Around this time last year, Harvard students campus-wide were balancing two thick paperback books, one on each knee, in an awkward attempt to choose classes. They were punching in long URLs to get to course websites and course videos, and they were googling to find the dates of the College’s spring break.
Now, with the recent launch of the revamped my.Harvard portal, students can shop courses, keep calendars, watch course videos and access Webmail all from the same page. Whereas the old portal was next to useless, the new one is next to indispensable. Faculty of Arts and Sciences Computer Services (FASCS) and the iCommons team should be commended for their efforts in overseeing the creation of a tool that will make hectic life at Harvard a lot more manageable.
The shopping feature in the new my.Harvard portal is especially welcome. Harvard courses are hard enough to navigate already without having to rely on the cumbersome CUE guide and the massive Courses of Instruction booklet. Now instead of flipping, students can click. In the future, we hope the my.Harvard portal will partially replace some of these printed tomes to save paper and energy. Until then, the course shopping functionality is an invaluable addition to the tools Harvard students can use in exploring the varied courses the College has to offer.
Like courses themselves, course websites are only as good as the person in charge of running them. Whereas chemistry course sites include reams of old finals and gigabytes of course videos, some small humanities courses don’t even include a syllabus. The new my.Harvard portal puts these course websites at the forefront, making them easily accessible and making administrators more accountable. With course websites well integrated into a popular student portal, head TFs and professors will be more likely to keep them up.
My.Harvard also appears to have some staying power. Once course shopping ends, there are many other reasons for Harvard students to continue using the portal. Students can access their employee payroll stubs, use the improved calendar function to keep an online schedule and easily navigate important Harvard websites. These features will likely be enough to sustain student loyalty to the site.

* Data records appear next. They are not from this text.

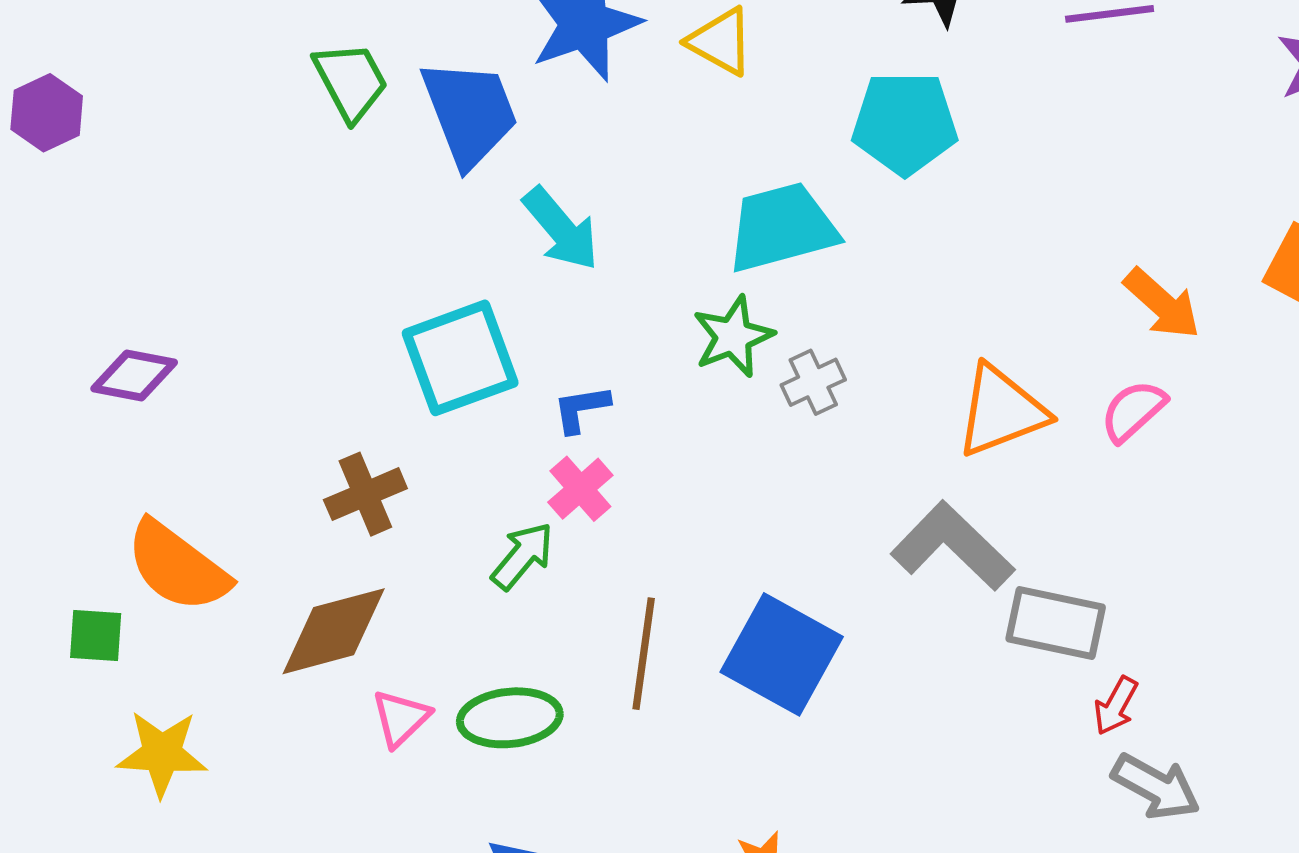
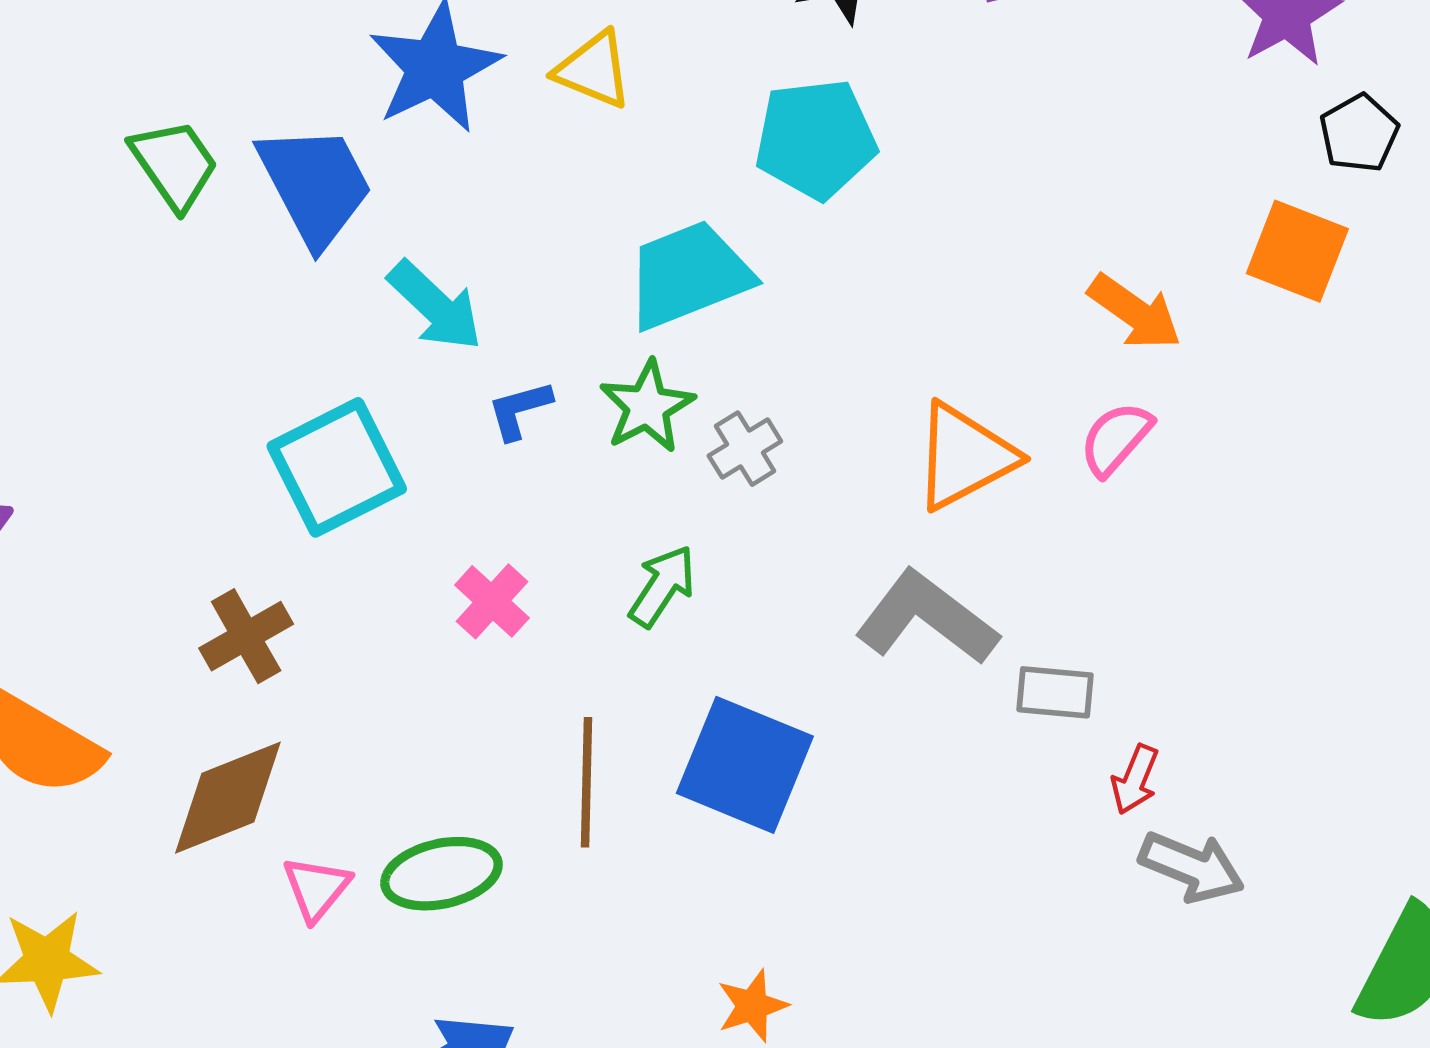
blue L-shape: (581, 409) -> (519, 410), moved
green arrow: (522, 556) -> (662, 586), moved
gray rectangle: (1056, 623) -> (1055, 692), size x0.7

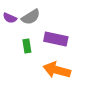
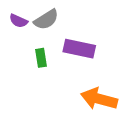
orange arrow: (57, 70) -> (99, 99), moved

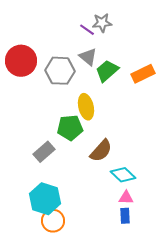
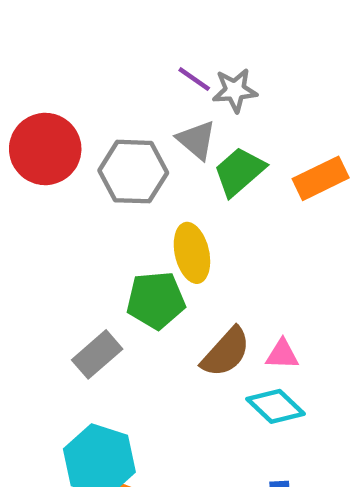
gray star: (102, 23) -> (235, 90), moved
pink triangle: (126, 198) -> (282, 354), moved

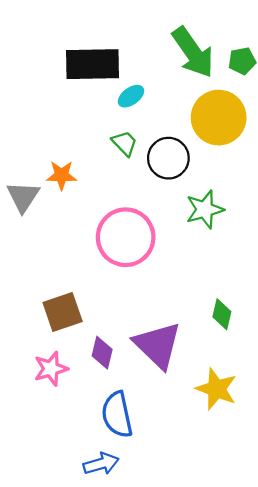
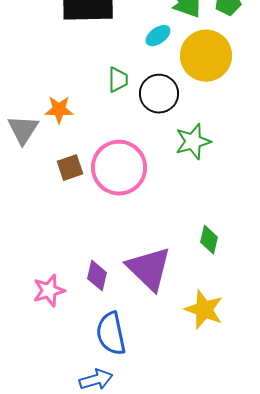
cyan ellipse: (131, 96) -> (158, 36), moved
green trapezoid: (125, 143) -> (118, 80), turned 44
brown square: (63, 312) -> (70, 168), moved, size x0.7

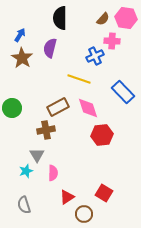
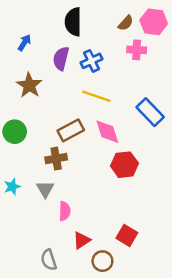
blue cross: (95, 56) -> (91, 61), moved
brown star: (22, 58) -> (29, 85), moved
cyan star: (26, 171) -> (12, 187), moved
gray semicircle: (24, 205) -> (49, 260), moved

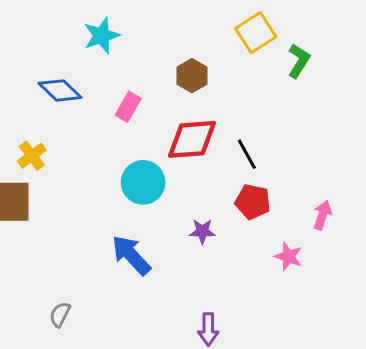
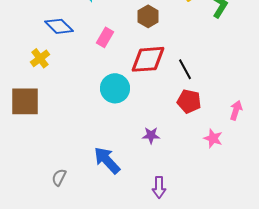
yellow cross: (32, 156) -> (40, 58), moved
purple star: (202, 231) -> (151, 135), moved
blue arrow: (131, 255) -> (107, 160), moved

We hope that my.Harvard will catch on beyond shopping period, because it can be an effective way for all organizations on campus—not just official College business—to disseminate information. There are more improvements to the portal that could truly cement my.Harvard’s usefulness: chief among them a way for student organizations to automatically add events and meetings to the calendars of their members. If Harvard students could specify the student organizations to which they belong, the announcements and calendar entries they receive could be customized for each student. Student groups already appoint members to run their mailing lists. Why not give those same people the power to add student group events automatically to the my.Harvard calendars of all their members?
The my.Harvard portal is a great success this year. FASCS responded to student demand and created an integrated portal that, while far from perfect, will finally help organize the chaos of life at Harvard.